◆ **EXERCISE**
Search the data for the word "replaces". Reproduce every line where it is found.

(Entries taken from a collection)
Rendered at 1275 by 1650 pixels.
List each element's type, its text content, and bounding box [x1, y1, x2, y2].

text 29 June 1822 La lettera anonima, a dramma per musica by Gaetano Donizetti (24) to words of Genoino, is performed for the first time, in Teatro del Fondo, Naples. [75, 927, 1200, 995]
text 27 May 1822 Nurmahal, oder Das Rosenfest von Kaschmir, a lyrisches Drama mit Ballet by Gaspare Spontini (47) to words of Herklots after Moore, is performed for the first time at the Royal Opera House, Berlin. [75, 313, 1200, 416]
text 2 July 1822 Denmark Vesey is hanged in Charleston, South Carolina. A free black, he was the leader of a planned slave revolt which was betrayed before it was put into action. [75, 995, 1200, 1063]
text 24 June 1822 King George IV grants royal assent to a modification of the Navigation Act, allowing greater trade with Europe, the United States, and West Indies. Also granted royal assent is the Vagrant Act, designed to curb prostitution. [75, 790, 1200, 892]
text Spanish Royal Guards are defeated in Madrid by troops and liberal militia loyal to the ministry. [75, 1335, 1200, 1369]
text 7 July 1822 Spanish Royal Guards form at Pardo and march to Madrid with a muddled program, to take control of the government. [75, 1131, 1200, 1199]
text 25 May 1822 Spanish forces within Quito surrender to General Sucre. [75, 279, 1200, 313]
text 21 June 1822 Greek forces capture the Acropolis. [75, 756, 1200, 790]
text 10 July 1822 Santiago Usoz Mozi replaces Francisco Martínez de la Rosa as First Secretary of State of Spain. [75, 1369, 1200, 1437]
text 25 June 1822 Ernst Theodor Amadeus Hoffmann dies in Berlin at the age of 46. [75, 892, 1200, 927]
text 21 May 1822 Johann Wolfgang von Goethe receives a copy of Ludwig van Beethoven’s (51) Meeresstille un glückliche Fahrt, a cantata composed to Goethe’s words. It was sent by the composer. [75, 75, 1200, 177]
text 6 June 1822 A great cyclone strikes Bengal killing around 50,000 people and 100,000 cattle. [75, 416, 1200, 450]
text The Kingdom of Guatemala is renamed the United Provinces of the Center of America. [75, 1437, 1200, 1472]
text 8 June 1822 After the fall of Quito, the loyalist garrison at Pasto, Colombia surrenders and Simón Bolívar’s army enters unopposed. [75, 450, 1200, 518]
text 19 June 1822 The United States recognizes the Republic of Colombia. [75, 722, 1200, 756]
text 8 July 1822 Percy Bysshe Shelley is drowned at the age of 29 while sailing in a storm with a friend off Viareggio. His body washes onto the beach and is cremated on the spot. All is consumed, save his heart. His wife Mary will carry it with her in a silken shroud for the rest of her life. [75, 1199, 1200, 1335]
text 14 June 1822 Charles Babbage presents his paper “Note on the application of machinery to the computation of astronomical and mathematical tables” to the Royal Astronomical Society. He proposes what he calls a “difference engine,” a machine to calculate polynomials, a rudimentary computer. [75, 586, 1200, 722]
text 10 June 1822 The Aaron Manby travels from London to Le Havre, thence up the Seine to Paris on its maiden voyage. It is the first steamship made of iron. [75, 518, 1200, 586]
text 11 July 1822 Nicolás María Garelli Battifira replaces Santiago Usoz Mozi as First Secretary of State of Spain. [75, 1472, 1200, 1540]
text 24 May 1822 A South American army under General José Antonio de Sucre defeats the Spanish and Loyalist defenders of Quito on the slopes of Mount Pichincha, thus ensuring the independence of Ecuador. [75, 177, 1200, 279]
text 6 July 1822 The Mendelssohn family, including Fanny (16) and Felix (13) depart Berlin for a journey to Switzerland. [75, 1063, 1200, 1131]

◆ **RESPONSE TO THE EXERCISE**
text 10 July 1822 Santiago Usoz Mozi replaces Francisco Martínez de la Rosa as First Secretary of State of Spain. [75, 1369, 1200, 1437]
text 11 July 1822 Nicolás María Garelli Battifira replaces Santiago Usoz Mozi as First Secretary of State of Spain. [75, 1472, 1200, 1540]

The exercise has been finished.